The Gearbox Reliability Collaborative-developed Gearbox 3.
Wind Energy Technologies Office
May 17, 2017![grc-photo.png.jpg](/sites/default/files/styles/full_article_width/public/grc-photo.png.jpg?itok=T_QNdVag)
The Gearbox Reliability Collaborative-developed Gearbox 3 was designed by Romax Technology, Powertrain Engineers, and The Timken Company and was manufactured and assembled by Brad Foote Gearing. Photo by Jonathan Keller, NREL 36525
The U.S. Department of Energy's National Renewable Energy Laboratory (NREL) has successfully demonstrated a new gearbox design developed by the Gearbox Reliability Collaborative (GRC), with a predicted lifetime 3.5 times greater than the previous, conventional design. NREL established the GRC in 2007 to address the failure of many wind turbine gearboxes in achieving their intended design life, despite meeting then-current design standards and third-party certification criteria.

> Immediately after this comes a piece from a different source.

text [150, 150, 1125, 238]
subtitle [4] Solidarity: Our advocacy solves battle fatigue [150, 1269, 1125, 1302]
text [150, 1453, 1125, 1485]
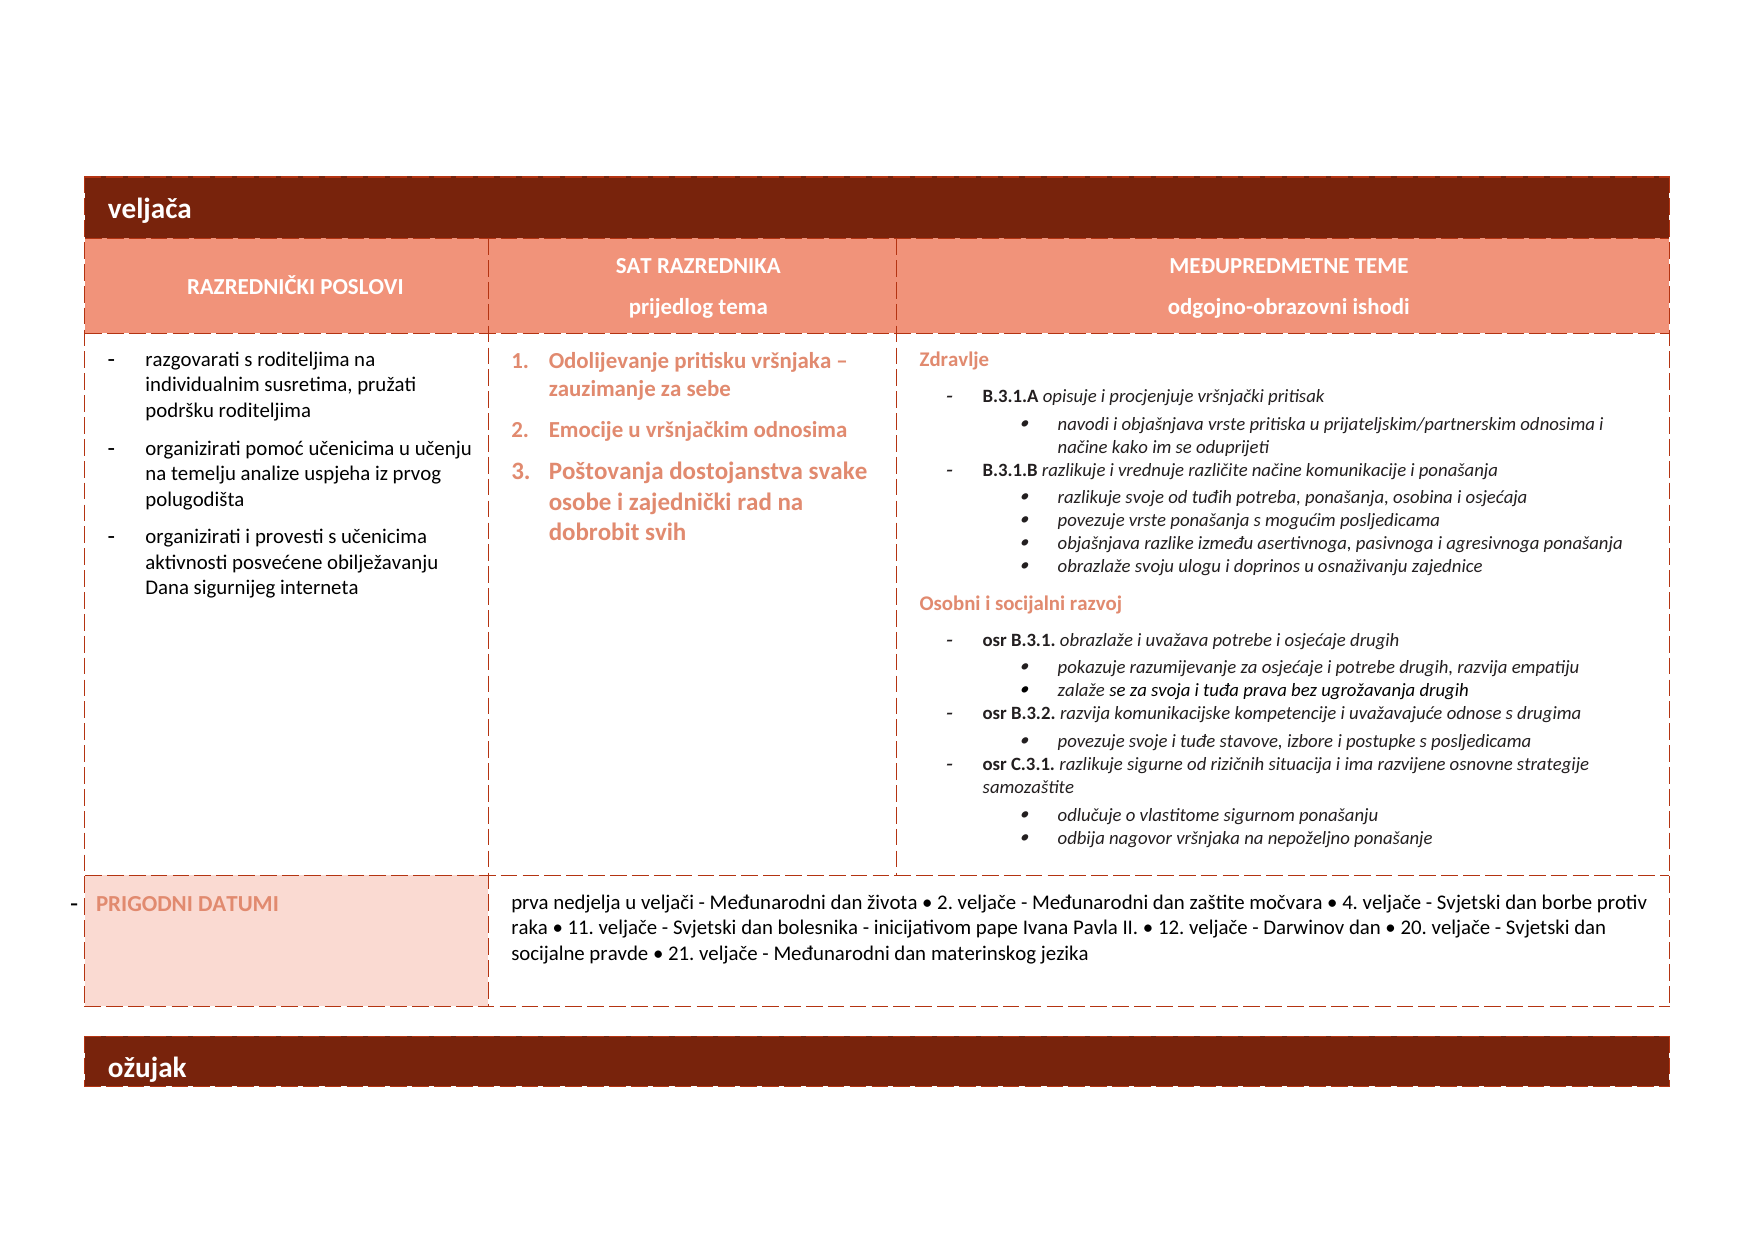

The GRC analyzed the root causes of premature gearbox failures and confirmed that most of them were caused by an underestimation of loads and the absence of critical elements in the design process. The new gearbox design addresses the load issue, but the GRC has yet to address an unusual failure mode experienced by wind turbine gearboxes, called bearing axial (or “white etch”) cracking.
To address the gearbox loads, the GRC combined gearbox testing, modeling, and analysis of a 750-kilowatt drivetrain. The team built two gearboxes with conventional cylindrical roller bearings in their planetary section, and tests showed that rotor nontorque loads would not be shared effectively among the roller bearings, that high-torque conditions would reduce the fatigue life, and that skidding could occur in low-torque situations, potentially leading to premature bearing failure.
To address these issues, a new gearbox, called Gearbox 3, was designed using preloaded tapered roller bearings in the planetary section. The new gearbox design demonstrated improved planetary load-sharing characteristics in the presence of rotor pitch and yaw moments, resulting in a predicted gearbox lifetime that is 3.5 times greater than the previous, conventional design. See a report summarizing the work.
However, the GRC still needs to address the problem of bearing axial cracking. The inner ring of the bearing can suffer a crack that aligns with the axis of rotation of the shaft on which it is mounted. Such a crack can actually split the inner ring in two. The failure mode also happens in other industries, but much less often and with lower costs to replace, so in many design processes this potential failure is essentially ignored.
“We’re trying to understand why it occurs so frequently in wind as compared to other industries,” says Jonathan Keller, NREL’s principal investigator for the project. “So we’re leading the charge to understand this failure mode and design it out of the gearbox.”
The GRC brings together wind turbine manufacturers, owners, suppliers, researchers, and consultants to develop improved processes for the design, testing, and operation of wind turbines to increase gearbox reliability. The GRC includes major wind turbine manufacturers, including GE Renewable Energy, Siemens, and Vestas Wind Systems, as well as wind project developers such as MidAmerican Energy Company, Iberdrola, and NextEra Energy Resources. With the GRC nearing its tenth anniversary, wind farm operators report significant improvements in gearbox reliability, with the mean time between failures increasing from 5 years to 8–12 years.